Work task
Your reply should hold the line containing "right shoulder: (568, 673)" and every later line of the records, reproduced exactly, and no other lines.

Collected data
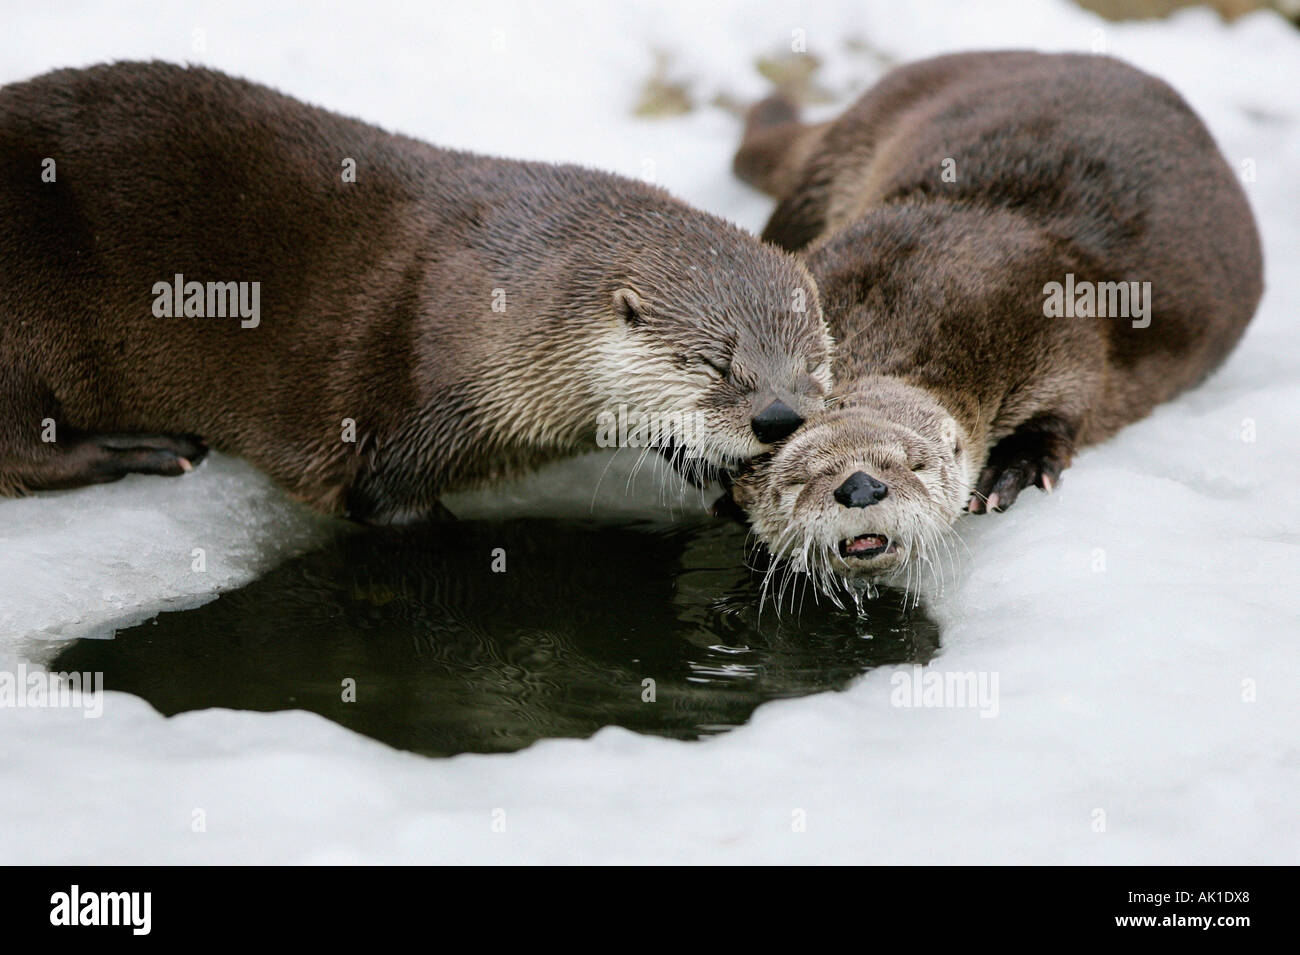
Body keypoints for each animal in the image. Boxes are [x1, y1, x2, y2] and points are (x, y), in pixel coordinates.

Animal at [0, 61, 831, 522]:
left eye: (813, 364)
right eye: (713, 362)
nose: (778, 417)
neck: (500, 313)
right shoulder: (404, 410)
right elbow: (383, 502)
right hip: (23, 311)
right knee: (22, 448)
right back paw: (145, 448)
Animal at [727, 51, 1262, 597]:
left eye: (914, 464)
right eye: (801, 476)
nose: (859, 486)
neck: (903, 296)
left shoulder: (1057, 327)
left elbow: (1070, 409)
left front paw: (1013, 468)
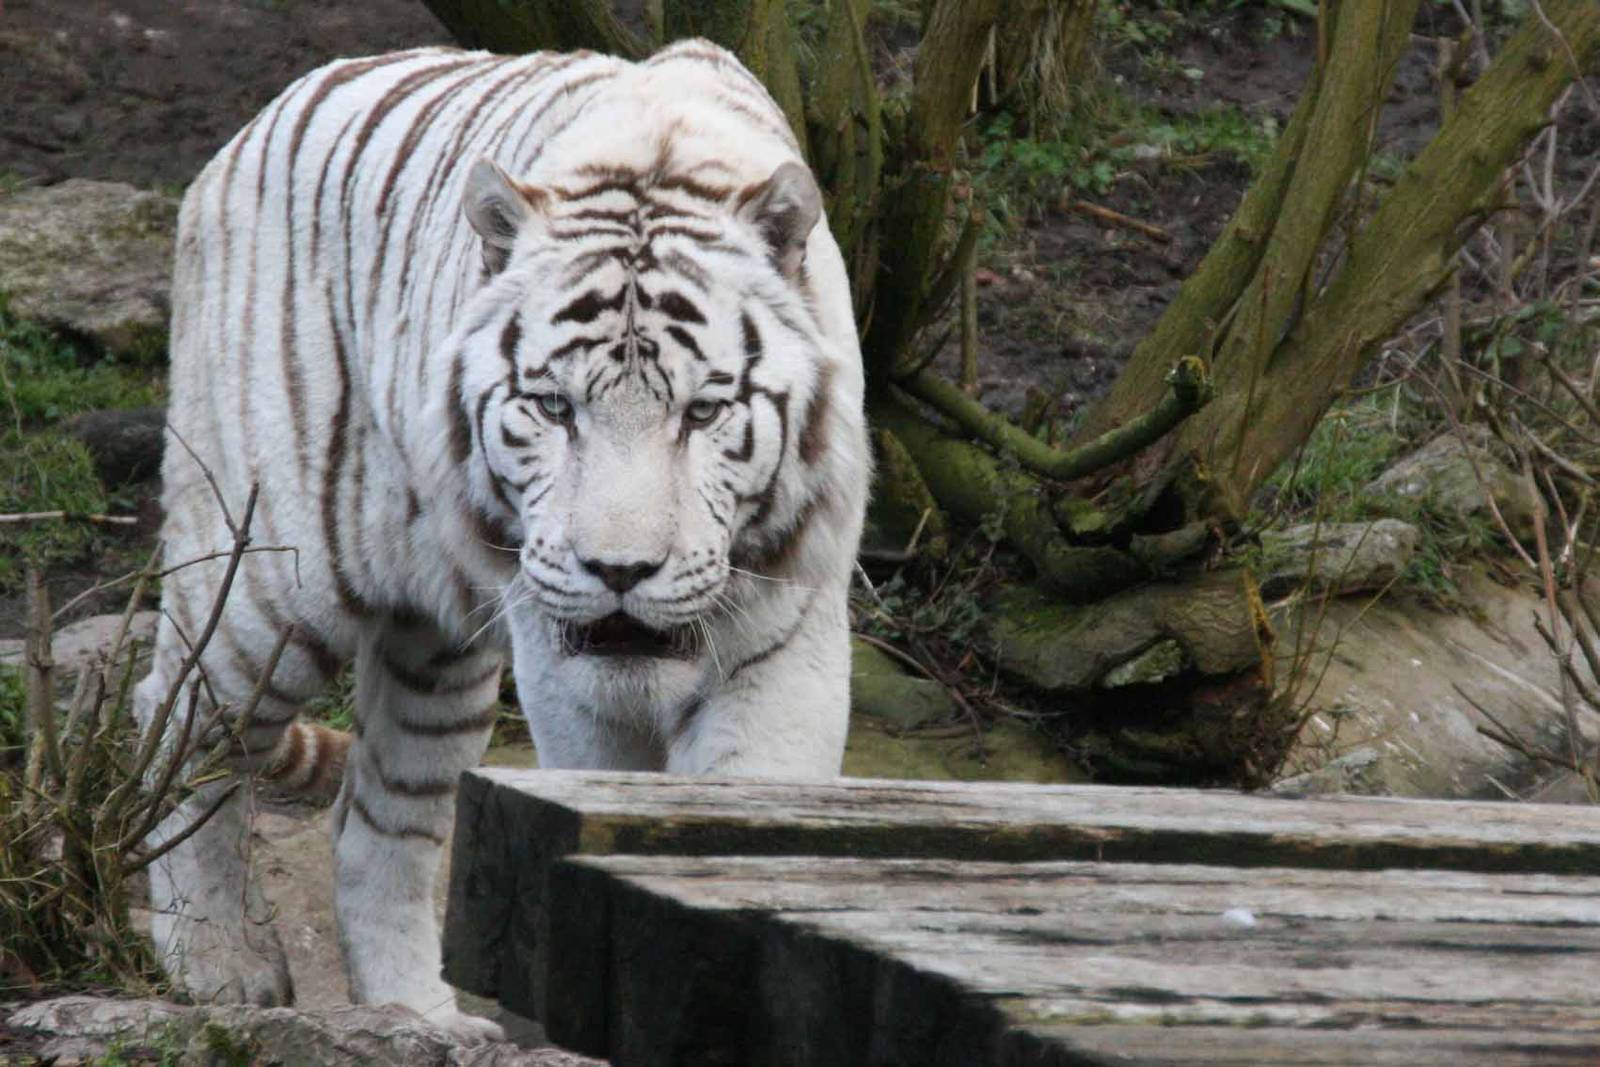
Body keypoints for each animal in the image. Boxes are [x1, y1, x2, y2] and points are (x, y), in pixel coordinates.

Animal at [138, 39, 869, 1038]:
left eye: (703, 411)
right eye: (554, 407)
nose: (620, 570)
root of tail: (251, 127)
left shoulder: (787, 639)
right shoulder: (568, 673)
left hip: (437, 658)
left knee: (376, 822)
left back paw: (416, 1018)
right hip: (265, 577)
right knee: (180, 723)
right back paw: (216, 962)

Task response
right shoulder: (568, 673)
left hip: (437, 658)
left knee: (376, 822)
left back paw: (416, 1018)
right hip: (265, 577)
right knee: (180, 723)
right back paw: (216, 962)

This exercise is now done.